The solution is pretty easy. Windows has a great high performance facility for preventing several threads of the same process to run through the same piece of code concurrently: Critical Section. It is like a Mutex, but it only works inside of the same process, since it actually is not a kernel object but just a shared memory region. Internally it uses an atomic machine code instruction (test and set), so it is really, really fast, compared to a kernel object like a Mutex or a Semaphore. Ok, just four code lines (InitializeCriticalSection, EnterCriticalSection, LeaveCriticalSection, DestroyCriticalSection; BTW, DllMain is a great place for one-time DLL initialization and de-initialization!) will solve that. Wow, yes, it works now. Really cool. But what is that? Another creash?! But why?
Again I searched the logs and I found that it happens in AttachCurrentThread. Strange. That code works pretty well a lot of times, but it crashes down sometimes. And that sometimes is always the same: After the DLL got unloaded from memory and reloaded again by the same process. But why? In fact it seems as if there is a bug (or another undocumented restriction) in jvm.dll: If the calling (!) DLL is unloaded and reloaded, then AttachCurrentThread will crash. Actually I do not understand it, because if you unload and reload jvm.dll itself, it works pretty well. Strange, very strange. I spent another four hours but did not find the cause. I could imagine a reason: Maybe the jvm.dll writes a pointer back to "itself" into the heap, and when my DLL gets loaded, it is found in another code location, so the pointer now is pointing to "Nirvana". But it is just an idea, I have no proof for that, since I do not have yet debugged the jvm.dll source code (what I maybe should do next).

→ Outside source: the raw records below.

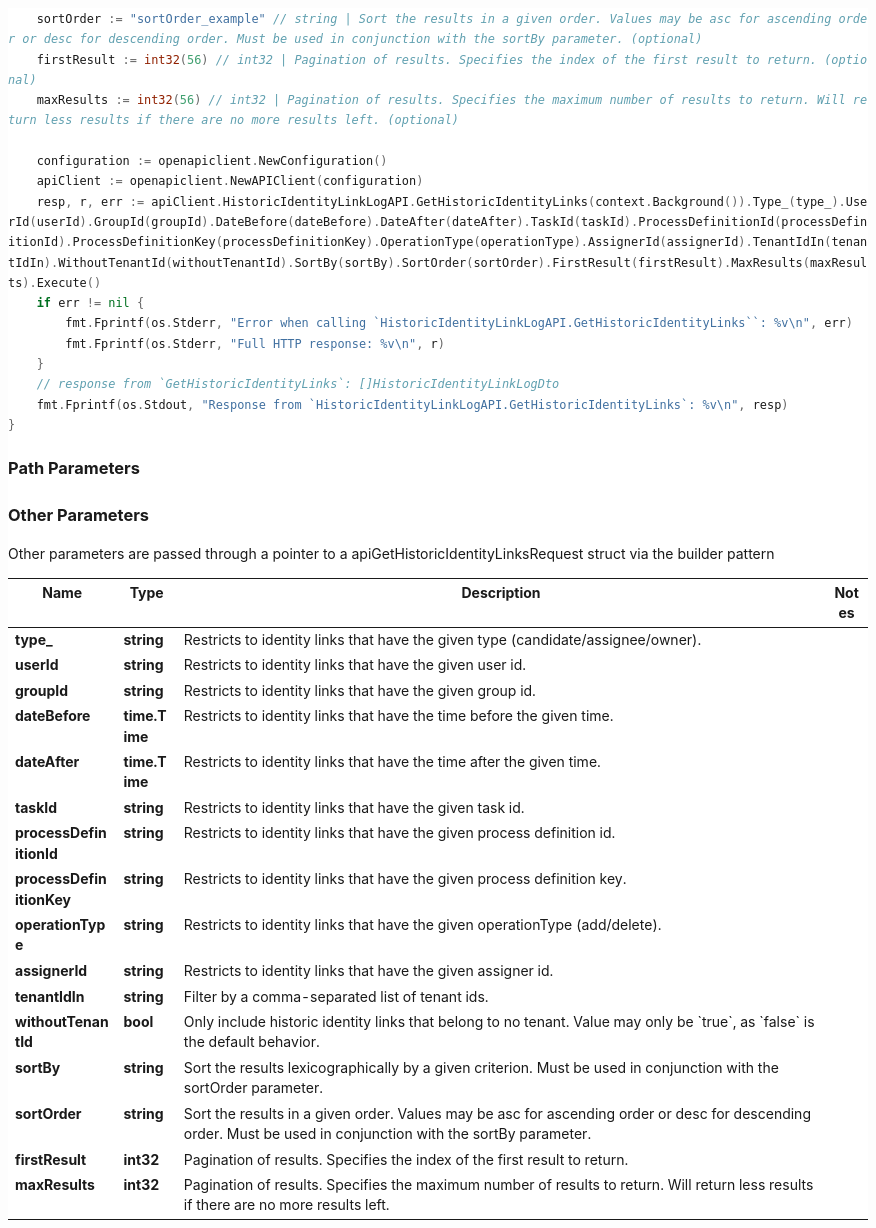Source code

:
 ```go
	sortOrder := "sortOrder_example" // string | Sort the results in a given order. Values may be asc for ascending order or desc for descending order. Must be used in conjunction with the sortBy parameter. (optional)
	firstResult := int32(56) // int32 | Pagination of results. Specifies the index of the first result to return. (optional)
	maxResults := int32(56) // int32 | Pagination of results. Specifies the maximum number of results to return. Will return less results if there are no more results left. (optional)

	configuration := openapiclient.NewConfiguration()
	apiClient := openapiclient.NewAPIClient(configuration)
	resp, r, err := apiClient.HistoricIdentityLinkLogAPI.GetHistoricIdentityLinks(context.Background()).Type_(type_).UserId(userId).GroupId(groupId).DateBefore(dateBefore).DateAfter(dateAfter).TaskId(taskId).ProcessDefinitionId(processDefinitionId).ProcessDefinitionKey(processDefinitionKey).OperationType(operationType).AssignerId(assignerId).TenantIdIn(tenantIdIn).WithoutTenantId(withoutTenantId).SortBy(sortBy).SortOrder(sortOrder).FirstResult(firstResult).MaxResults(maxResults).Execute()
	if err != nil {
		fmt.Fprintf(os.Stderr, "Error when calling `HistoricIdentityLinkLogAPI.GetHistoricIdentityLinks``: %v\n", err)
		fmt.Fprintf(os.Stderr, "Full HTTP response: %v\n", r)
	}
	// response from `GetHistoricIdentityLinks`: []HistoricIdentityLinkLogDto
	fmt.Fprintf(os.Stdout, "Response from `HistoricIdentityLinkLogAPI.GetHistoricIdentityLinks`: %v\n", resp)
}
```

### Path Parameters



### Other Parameters

Other parameters are passed through a pointer to a apiGetHistoricIdentityLinksRequest struct via the builder pattern


Name | Type | Description  | Notes
------------- | ------------- | ------------- | -------------
 **type_** | **string** | Restricts to identity links that have the given type (candidate/assignee/owner). | 
 **userId** | **string** | Restricts to identity links that have the given user id. | 
 **groupId** | **string** | Restricts to identity links that have the given group id. | 
 **dateBefore** | **time.Time** | Restricts to identity links that have the time before the given time. | 
 **dateAfter** | **time.Time** | Restricts to identity links that have the time after the given time. | 
 **taskId** | **string** | Restricts to identity links that have the given task id. | 
 **processDefinitionId** | **string** | Restricts to identity links that have the given process definition id. | 
 **processDefinitionKey** | **string** | Restricts to identity links that have the given process definition key. | 
 **operationType** | **string** | Restricts to identity links that have the given operationType (add/delete). | 
 **assignerId** | **string** | Restricts to identity links that have the given assigner id. | 
 **tenantIdIn** | **string** | Filter by a comma-separated list of tenant ids. | 
 **withoutTenantId** | **bool** | Only include historic identity links that belong to no tenant. Value may only be &#x60;true&#x60;, as &#x60;false&#x60; is the default behavior. | 
 **sortBy** | **string** | Sort the results lexicographically by a given criterion. Must be used in conjunction with the sortOrder parameter. | 
 **sortOrder** | **string** | Sort the results in a given order. Values may be asc for ascending order or desc for descending order. Must be used in conjunction with the sortBy parameter. | 
 **firstResult** | **int32** | Pagination of results. Specifies the index of the first result to return. | 
 **maxResults** | **int32** | Pagination of results. Specifies the maximum number of results to return. Will return less results if there are no more results left. |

So for now, I just added a workaround: I always return S_FALSE from DllCanUnloadNow to prevent my DLL from getting unloaded. While that is not very smart (since it prevents the Explorer's memory manager from working nicely) it in fact works around the symptom: The DLL never gets unloaded, so it never will run into the problem. And it works, as it seems.
I will keep you updated about that. I reported the problem to Sun. Maybe they tell me, where "my" fault is. :-)